§ **Task statement**
Would you count how many lines of the entries below include the word "Epistles"? Give nothing but the number.

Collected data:
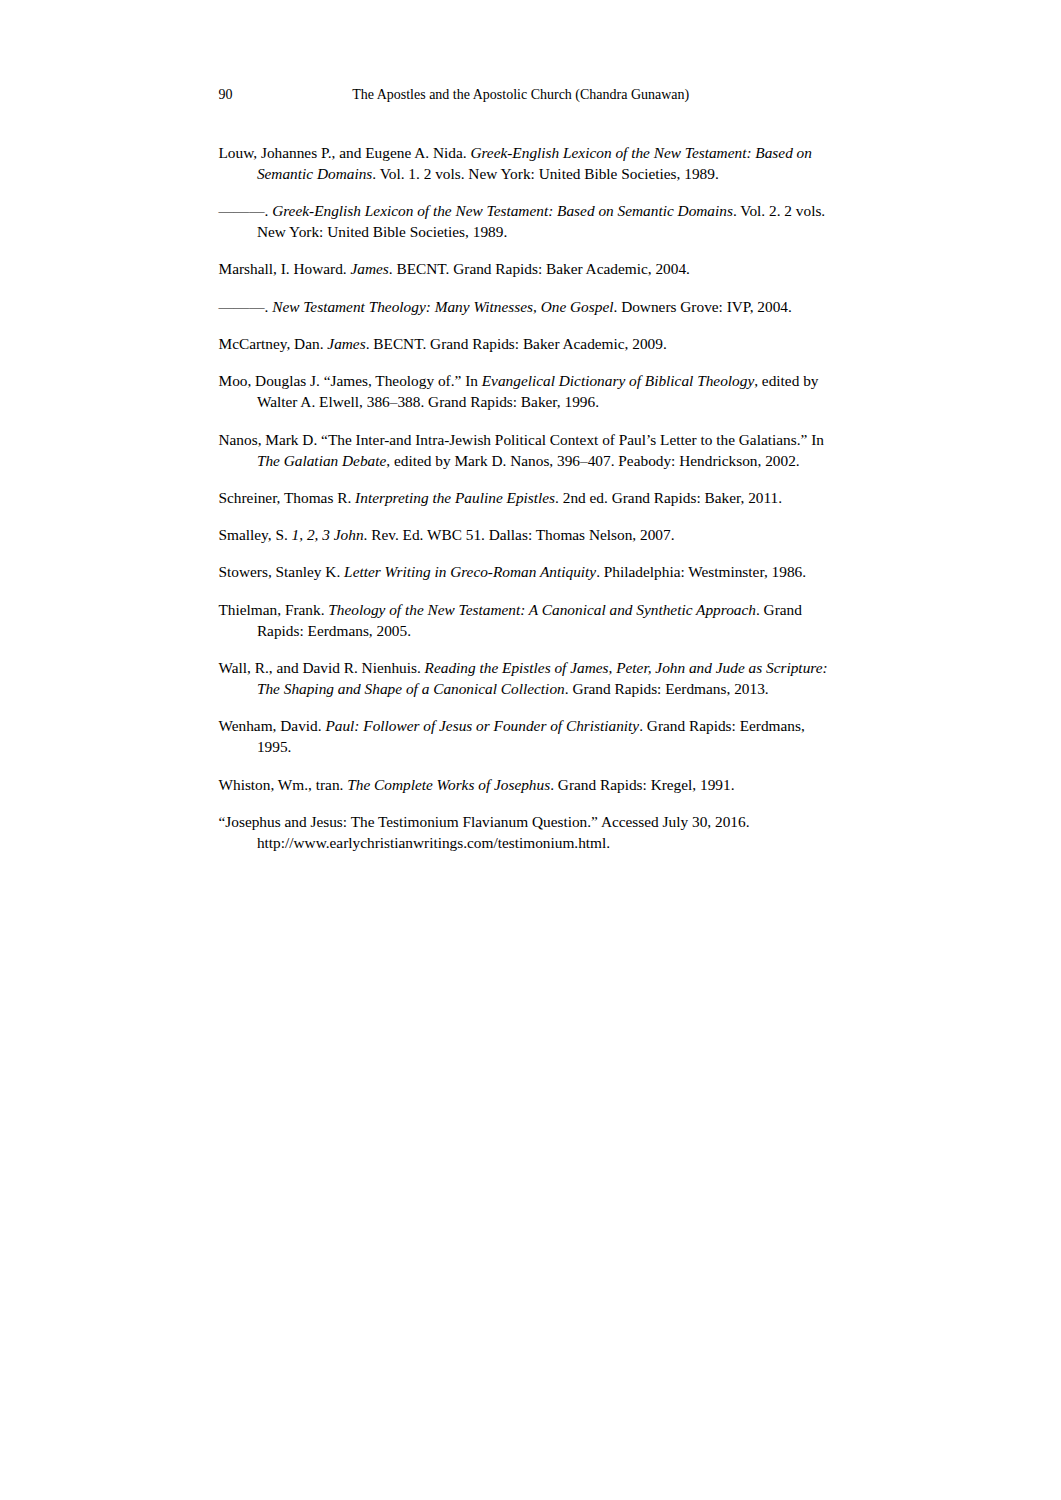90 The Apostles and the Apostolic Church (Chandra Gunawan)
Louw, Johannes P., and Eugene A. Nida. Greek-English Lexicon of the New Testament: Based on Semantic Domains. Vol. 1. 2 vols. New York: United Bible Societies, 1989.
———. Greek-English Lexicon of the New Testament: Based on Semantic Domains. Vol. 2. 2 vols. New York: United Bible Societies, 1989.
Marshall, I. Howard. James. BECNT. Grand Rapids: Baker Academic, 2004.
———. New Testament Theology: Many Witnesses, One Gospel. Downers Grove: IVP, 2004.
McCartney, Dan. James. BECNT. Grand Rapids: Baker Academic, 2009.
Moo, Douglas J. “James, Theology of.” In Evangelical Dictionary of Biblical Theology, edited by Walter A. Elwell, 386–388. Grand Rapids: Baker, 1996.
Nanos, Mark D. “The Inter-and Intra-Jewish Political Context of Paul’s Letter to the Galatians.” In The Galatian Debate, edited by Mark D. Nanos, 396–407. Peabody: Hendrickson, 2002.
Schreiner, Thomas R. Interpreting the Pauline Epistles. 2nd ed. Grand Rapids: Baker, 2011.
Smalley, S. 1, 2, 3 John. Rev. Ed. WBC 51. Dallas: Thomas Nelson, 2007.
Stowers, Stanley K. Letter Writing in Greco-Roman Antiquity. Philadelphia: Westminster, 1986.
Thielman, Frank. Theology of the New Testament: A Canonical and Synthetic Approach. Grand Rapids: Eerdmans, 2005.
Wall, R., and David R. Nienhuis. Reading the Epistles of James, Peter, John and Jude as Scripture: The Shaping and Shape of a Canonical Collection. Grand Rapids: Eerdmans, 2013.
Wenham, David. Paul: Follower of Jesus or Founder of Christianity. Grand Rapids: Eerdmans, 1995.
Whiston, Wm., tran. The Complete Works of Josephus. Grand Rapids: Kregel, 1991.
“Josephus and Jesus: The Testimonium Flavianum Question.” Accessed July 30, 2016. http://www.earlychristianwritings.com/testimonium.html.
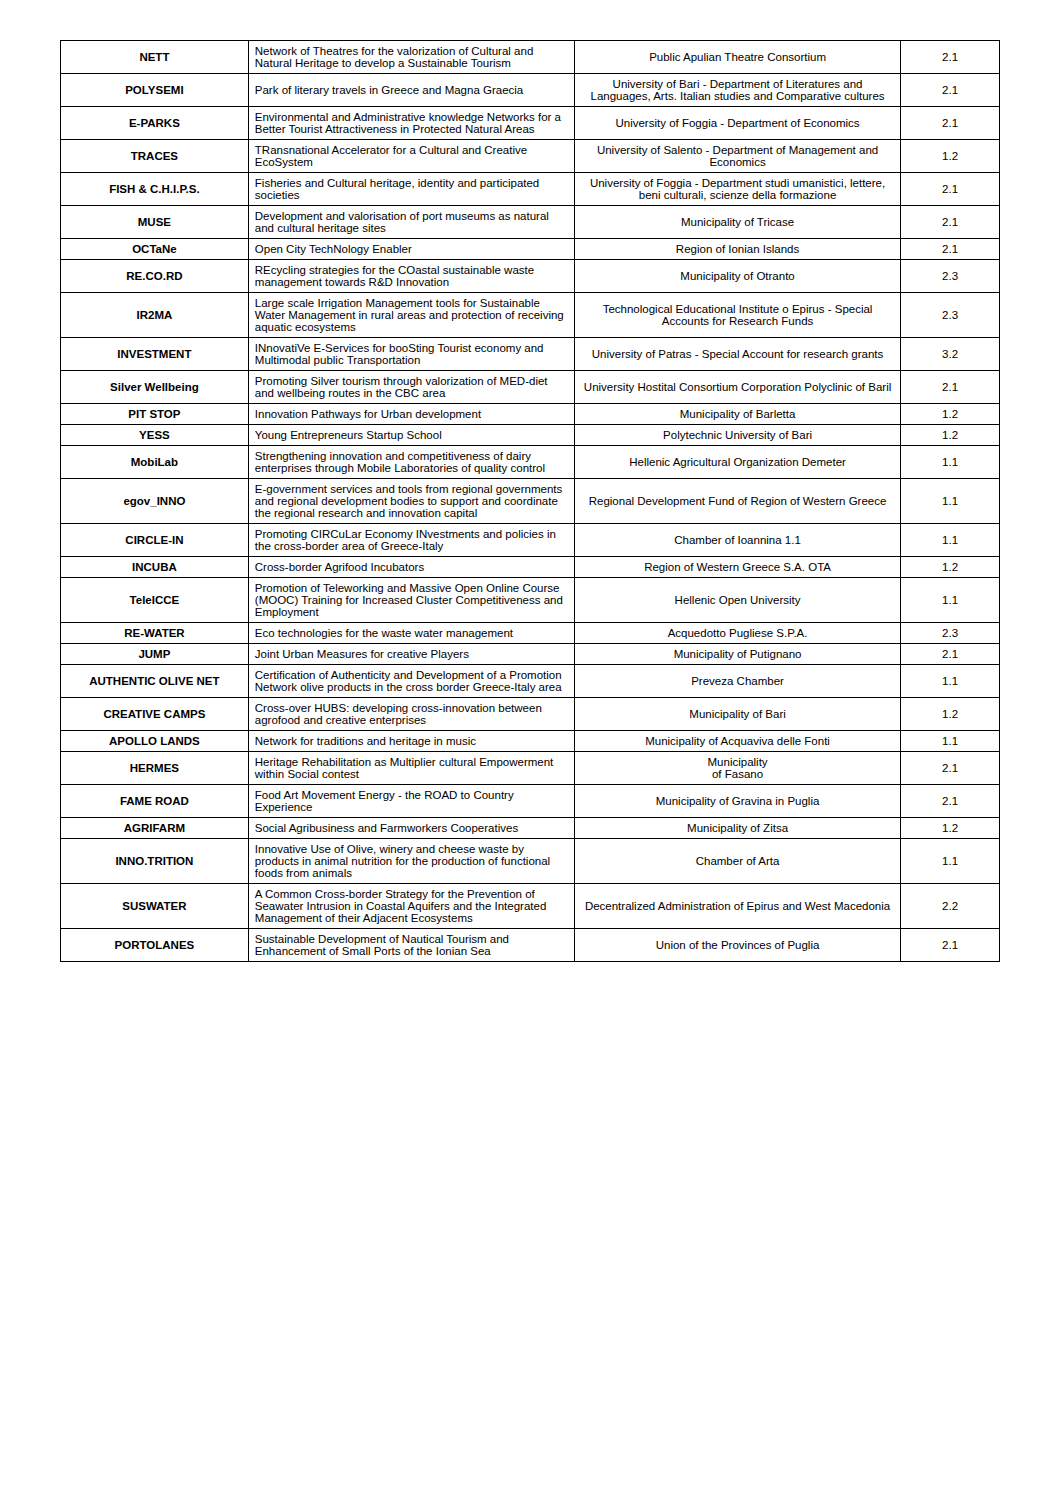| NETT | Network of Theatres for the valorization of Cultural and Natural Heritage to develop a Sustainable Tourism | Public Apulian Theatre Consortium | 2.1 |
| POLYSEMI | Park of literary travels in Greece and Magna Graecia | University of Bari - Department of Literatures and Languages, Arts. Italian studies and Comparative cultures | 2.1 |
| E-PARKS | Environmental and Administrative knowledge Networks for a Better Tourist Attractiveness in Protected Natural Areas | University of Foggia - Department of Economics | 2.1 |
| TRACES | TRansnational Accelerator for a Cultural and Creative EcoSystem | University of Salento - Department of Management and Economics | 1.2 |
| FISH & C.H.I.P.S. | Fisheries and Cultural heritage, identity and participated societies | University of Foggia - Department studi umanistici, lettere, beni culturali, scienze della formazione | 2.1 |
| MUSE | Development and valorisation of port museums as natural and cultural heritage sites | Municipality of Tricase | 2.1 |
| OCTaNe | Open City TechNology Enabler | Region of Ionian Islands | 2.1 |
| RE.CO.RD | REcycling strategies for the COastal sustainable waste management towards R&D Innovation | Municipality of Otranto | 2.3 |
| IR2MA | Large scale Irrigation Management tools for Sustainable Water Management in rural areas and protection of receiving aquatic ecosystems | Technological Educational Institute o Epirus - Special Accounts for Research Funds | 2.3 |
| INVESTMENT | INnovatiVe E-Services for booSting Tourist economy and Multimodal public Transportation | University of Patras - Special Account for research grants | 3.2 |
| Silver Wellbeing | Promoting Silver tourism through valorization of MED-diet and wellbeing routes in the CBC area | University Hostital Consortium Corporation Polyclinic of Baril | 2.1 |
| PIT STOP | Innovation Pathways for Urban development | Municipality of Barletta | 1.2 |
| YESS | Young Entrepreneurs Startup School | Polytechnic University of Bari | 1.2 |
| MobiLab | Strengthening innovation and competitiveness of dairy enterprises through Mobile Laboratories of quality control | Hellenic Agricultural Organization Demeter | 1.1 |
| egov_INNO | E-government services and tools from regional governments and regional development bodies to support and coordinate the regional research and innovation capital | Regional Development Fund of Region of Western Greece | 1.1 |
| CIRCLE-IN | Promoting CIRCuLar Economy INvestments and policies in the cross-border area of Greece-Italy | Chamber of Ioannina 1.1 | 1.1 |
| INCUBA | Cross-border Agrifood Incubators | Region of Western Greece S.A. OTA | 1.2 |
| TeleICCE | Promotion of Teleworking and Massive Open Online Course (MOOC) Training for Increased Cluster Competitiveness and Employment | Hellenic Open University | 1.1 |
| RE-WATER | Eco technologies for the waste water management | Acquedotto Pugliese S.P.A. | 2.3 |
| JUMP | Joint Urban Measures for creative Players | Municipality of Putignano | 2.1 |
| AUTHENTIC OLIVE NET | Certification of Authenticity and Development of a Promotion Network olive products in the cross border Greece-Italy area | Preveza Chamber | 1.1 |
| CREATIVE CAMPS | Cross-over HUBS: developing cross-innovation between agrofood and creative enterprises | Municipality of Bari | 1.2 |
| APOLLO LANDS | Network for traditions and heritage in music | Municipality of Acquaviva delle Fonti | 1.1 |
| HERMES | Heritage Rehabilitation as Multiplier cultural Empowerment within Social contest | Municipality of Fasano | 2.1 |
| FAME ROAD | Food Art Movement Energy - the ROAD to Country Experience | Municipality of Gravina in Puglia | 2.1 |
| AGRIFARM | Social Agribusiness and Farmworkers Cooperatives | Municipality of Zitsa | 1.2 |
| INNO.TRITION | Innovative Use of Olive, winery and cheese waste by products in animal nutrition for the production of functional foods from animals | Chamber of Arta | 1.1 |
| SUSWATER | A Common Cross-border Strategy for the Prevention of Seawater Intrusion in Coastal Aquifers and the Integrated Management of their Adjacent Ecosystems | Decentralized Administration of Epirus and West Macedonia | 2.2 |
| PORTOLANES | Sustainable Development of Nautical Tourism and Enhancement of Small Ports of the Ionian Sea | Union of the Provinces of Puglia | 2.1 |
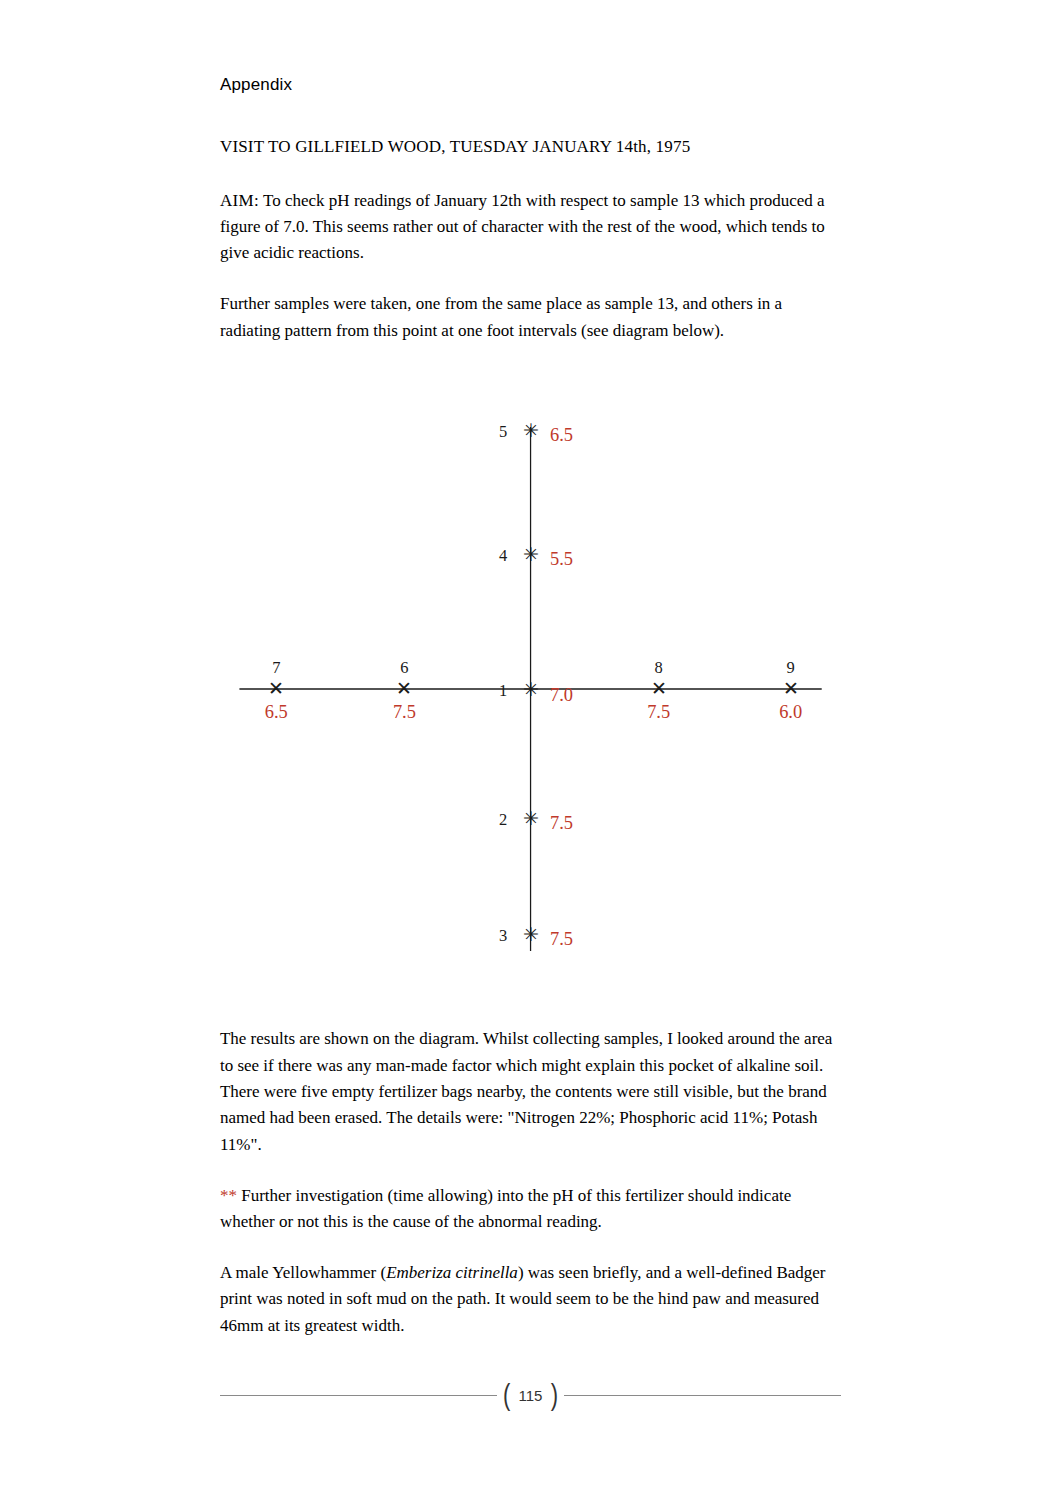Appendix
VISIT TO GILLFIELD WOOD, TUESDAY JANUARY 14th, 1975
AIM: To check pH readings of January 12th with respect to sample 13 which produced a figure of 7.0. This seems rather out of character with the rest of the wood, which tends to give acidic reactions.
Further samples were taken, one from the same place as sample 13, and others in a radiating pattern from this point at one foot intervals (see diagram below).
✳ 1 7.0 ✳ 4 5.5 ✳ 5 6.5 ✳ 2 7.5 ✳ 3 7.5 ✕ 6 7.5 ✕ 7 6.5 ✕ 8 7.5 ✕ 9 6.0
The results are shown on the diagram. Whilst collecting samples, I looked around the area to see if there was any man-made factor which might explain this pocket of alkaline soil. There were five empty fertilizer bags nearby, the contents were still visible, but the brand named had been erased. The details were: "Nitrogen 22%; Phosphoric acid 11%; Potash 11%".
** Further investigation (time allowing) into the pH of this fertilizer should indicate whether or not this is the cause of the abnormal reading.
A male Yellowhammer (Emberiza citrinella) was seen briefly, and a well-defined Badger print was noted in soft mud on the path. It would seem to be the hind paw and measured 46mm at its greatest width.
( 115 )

§ **Response for this exercise**
2